Ⅰ3-2
“one second”ーー分量が少ないといっても、
【後書きはほんのちょっぴりのネタバレです。是は知っても楽しみを削ぐという程の事は無いですが、知りたくない方は読まない方が良いかもしれません】
「何これ?」
貴教にとっては或る意味では見慣れた風景が其処にはあった。其処には多くのオーデイヱンス達がいた。但し、貴教が日頃正対している人達とは根本的に異なっていた。其処にあったのは親しみや愛情や尊敬等というものとは程遠い感情の発露――猛烈なブーイングだった。
貴教は左右の二人の黒服に両膝を着かされた。
「一体これは…」
「予備審問だ」
右にいる黒服が答えた。
「予備審問だと? これが?」
「でなかったら何だ? どこに連れて来られたと思ったんだ?」
そういうものがあるというのは学習済みではある。この国――ニッポンではそういうものなのだと。
(だが、これは…)
「いやいやいやいや! 予備審問って、裁判所とかでやるもんじゃないのか?」
貴教のイメージでは裁判所というのは、証言台の正面に裁判官、向かって左には検事、右には弁護士、後ろに傍聴席があり、終始「静粛に。静粛に」と進行されるという感じだった。ところが、今、貴教が眼にしている光景といったら…。
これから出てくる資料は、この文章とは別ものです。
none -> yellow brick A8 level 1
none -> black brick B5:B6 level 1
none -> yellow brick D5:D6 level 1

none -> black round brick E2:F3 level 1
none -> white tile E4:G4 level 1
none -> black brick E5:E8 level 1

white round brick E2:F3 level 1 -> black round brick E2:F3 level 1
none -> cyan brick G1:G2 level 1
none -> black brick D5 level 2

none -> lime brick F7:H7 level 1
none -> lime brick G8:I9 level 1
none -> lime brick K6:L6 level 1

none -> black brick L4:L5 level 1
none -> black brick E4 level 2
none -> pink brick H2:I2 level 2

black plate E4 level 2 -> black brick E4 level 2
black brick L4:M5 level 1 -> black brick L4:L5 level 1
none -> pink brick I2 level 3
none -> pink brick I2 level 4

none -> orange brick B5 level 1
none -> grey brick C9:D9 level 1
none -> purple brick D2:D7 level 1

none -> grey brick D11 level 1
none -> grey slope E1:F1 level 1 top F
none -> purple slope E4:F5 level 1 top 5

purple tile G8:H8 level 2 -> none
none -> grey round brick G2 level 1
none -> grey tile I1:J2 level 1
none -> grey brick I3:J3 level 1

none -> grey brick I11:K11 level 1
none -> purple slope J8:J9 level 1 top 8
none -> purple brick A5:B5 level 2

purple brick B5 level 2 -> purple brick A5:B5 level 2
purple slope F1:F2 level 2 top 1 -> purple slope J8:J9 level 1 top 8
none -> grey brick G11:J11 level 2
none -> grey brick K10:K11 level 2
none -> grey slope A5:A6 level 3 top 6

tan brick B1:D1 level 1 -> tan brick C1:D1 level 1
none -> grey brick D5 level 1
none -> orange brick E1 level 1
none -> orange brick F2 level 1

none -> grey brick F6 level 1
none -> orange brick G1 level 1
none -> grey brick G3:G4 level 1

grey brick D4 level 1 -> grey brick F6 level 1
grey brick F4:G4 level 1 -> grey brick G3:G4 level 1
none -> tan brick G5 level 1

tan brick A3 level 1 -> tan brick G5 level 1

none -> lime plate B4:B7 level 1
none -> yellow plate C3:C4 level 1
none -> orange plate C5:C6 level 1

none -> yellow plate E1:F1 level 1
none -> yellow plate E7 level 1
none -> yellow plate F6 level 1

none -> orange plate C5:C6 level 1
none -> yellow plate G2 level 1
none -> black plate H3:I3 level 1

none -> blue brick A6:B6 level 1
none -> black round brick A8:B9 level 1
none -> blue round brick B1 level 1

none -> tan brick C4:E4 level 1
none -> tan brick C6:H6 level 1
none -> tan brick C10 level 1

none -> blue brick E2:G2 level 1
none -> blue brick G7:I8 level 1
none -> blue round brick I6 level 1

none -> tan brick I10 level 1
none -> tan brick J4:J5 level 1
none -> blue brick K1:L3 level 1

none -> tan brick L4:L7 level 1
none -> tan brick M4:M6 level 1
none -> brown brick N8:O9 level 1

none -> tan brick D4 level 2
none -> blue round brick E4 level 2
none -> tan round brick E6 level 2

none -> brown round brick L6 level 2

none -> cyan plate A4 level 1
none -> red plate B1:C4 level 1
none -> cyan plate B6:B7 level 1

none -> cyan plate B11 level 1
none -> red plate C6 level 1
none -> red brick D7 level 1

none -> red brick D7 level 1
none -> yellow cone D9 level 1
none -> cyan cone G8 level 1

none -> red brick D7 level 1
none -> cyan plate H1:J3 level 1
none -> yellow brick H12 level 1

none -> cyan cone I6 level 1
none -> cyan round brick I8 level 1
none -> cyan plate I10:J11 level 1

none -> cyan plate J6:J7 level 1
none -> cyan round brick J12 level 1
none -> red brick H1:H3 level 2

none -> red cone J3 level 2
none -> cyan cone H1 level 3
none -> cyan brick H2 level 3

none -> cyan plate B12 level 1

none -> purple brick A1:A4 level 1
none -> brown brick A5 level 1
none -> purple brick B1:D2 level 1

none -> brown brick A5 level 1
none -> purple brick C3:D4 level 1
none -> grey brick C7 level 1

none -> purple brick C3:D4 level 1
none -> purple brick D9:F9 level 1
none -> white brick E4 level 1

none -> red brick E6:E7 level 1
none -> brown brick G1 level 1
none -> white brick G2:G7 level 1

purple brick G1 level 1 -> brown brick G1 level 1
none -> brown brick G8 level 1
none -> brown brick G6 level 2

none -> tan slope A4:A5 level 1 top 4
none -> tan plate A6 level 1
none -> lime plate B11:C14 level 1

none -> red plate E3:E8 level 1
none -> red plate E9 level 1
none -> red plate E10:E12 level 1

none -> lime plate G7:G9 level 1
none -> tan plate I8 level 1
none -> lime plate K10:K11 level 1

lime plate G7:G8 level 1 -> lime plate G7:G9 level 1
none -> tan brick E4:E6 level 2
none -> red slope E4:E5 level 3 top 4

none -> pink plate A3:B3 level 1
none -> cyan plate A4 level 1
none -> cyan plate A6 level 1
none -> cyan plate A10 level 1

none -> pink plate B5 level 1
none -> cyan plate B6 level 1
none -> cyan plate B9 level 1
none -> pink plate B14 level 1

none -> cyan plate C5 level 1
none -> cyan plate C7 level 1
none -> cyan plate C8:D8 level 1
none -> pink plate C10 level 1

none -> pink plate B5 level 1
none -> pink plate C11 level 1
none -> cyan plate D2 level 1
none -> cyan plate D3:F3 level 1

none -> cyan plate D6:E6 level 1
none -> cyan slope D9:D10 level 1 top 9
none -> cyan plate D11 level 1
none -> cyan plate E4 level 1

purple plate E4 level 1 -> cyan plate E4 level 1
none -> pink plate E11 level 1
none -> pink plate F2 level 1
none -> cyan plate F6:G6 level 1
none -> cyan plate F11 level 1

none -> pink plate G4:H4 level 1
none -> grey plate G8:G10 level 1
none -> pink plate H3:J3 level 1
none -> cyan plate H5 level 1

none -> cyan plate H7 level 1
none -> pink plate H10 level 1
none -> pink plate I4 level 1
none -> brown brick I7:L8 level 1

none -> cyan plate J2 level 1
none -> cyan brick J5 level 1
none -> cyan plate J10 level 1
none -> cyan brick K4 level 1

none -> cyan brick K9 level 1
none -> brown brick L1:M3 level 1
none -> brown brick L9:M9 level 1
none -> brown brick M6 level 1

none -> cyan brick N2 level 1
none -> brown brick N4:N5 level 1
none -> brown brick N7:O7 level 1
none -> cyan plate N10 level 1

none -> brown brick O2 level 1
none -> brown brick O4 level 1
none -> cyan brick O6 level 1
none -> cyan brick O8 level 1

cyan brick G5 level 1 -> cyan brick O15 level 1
「おかしいだろ! こんなの! こんなもん予備審問会じゃなくて、文◯大革命の批判闘争会だろ!」
吊るし上げられる予感しかしない。
そんな貴教を左の黒服が顎を掴んで強引に自分の方を向かせた。
「おい、貴様。SIGA県民だな?」
貴教はぽかんとしてしまった。この期に及んでまさかSIGA県民かどうか尋ねてくるとは。
「SIGAかと訊いているのだ!」
「は、はい」
今の貴教に「今さらかよ」と思うだけの余裕は無い。
「SIGA中だな?」
「何その質問」と考える余地も無い。
「SIGA中というのがSIGAの中学校という意味であれば、そんな中学はないです。SIGA県の県庁所在地はオオ〇市でSIGA市ではないですし、そもそもSIGA市などという市は存在しておらず…」
「やかましい! とにかく、SIGA中だったんだな!」
やばい奴だと判断した。
「…はい」
だから折れた。貴教の様な平和主義者でなくてもそうしただろう。下手に出なければ何をされるかわかったもんじゃない。
「…どこ中だ?」
「…ノ〇中学です」
「そんなことは訊いてない! そんなものは微々たるものだ!」
(そんな。訊いてるから応えているだけなのに…)
つくづくやばいとしか思えない。
「当時の髪型は?」
「はあ?」と言ってしまいそうになったが、辛うじて口から零れそうになった言葉を飲み込んで代わりに、
「丸坊主でした。校則で」
「ウソをつけ。ウソを。洋楽にカブれ、色気づいていた貴様は、爽やかな坊主頭にはしていなかったな?」
「何でそんなこと知っている? SIGAがどこにあるかもわかってなさそうな質問をしておいて」という気配はおくびにも顔には出さない。
「…心持ち長めだったかもしれません」
「心持ちだ?」
今から見れば確実にダサいのだが、当時、あれは精一杯のオシャレだった。オシャレとして編み出されたヘアースタイルだった。呼び名にしてみても――声に出してみれば尚更に――やはりカッコイイ響きではないあのヘアースタイル。
“Ⅰの 1”と“Ⅰの2”を足したより分量はあります。“Ⅰの3”。